— Task directions —
Could you lay out the text read from the pages in the listing below as one numbered list, leaving out any blank lines? Leave the pictures out of your answer.
____
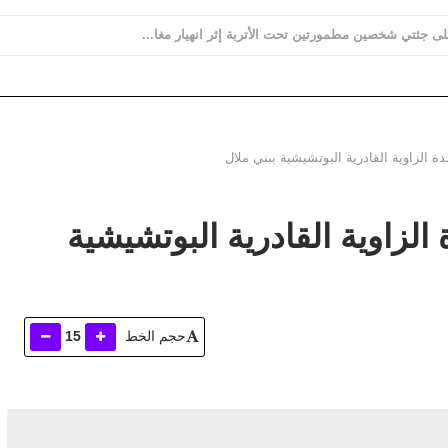
 على جثتي شخصين مطمورتين تحت الأتربة إثر انهيار مغا...
ـدة الزاوية القادرية البوتشيشية ببني ملال
 الزاوية القادرية البوتشيشية
حجم الخط
15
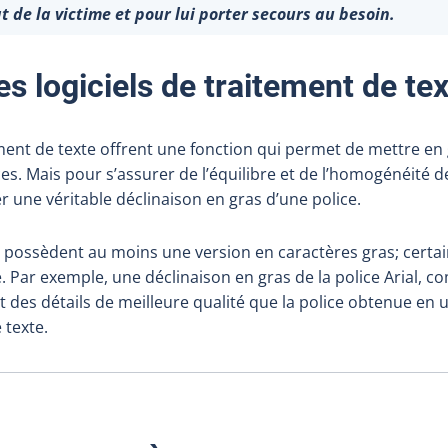
at de la victime et pour lui porter secours au besoin.
es logiciels de traitement de te
ement de texte offrent une fonction qui permet de mettre en 
ces. Mais pour s’assurer de l’équilibre et de l’homogénéité de
ser une véritable déclinaison en gras d’une police.
es possèdent au moins une version en caractères gras; cert
Par exemple, une déclinaison en gras de la police Arial, co
des détails de meilleure qualité que la police obtenue en ut
 texte.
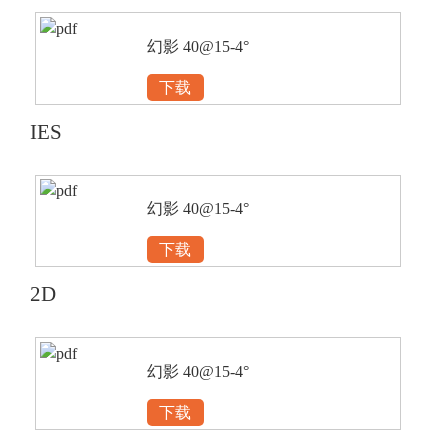
幻影 40@15-4°
下载
IES
幻影 40@15-4°
下载
2D
幻影 40@15-4°
下载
____
— Answer to the exercise —
1.  على جثتي شخصين مطمورتين تحت الأتربة إثر انهيار مغا...
2. ـدة الزاوية القادرية البوتشيشية ببني ملال
3.  الزاوية القادرية البوتشيشية
4. حجم الخط
5. 15
6. at de la victime et pour lui porter secours au besoin.
7. es logiciels de traitement de te
8. ement de texte offrent une fonction qui permet de mettre en 
9. ces. Mais pour s’assurer de l’équilibre et de l’homogénéité de
10. ser une véritable déclinaison en gras d’une police.
11. es possèdent au moins une version en caractères gras; cert
12. Par exemple, une déclinaison en gras de la police Arial, co
13. des détails de meilleure qualité que la police obtenue en ut
14.  texte.
15. 幻影 40@15-4°
16. 下载
17. IES
18. 幻影 40@15-4°
19. 下载
20. 2D
21. 幻影 40@15-4°
22. 下载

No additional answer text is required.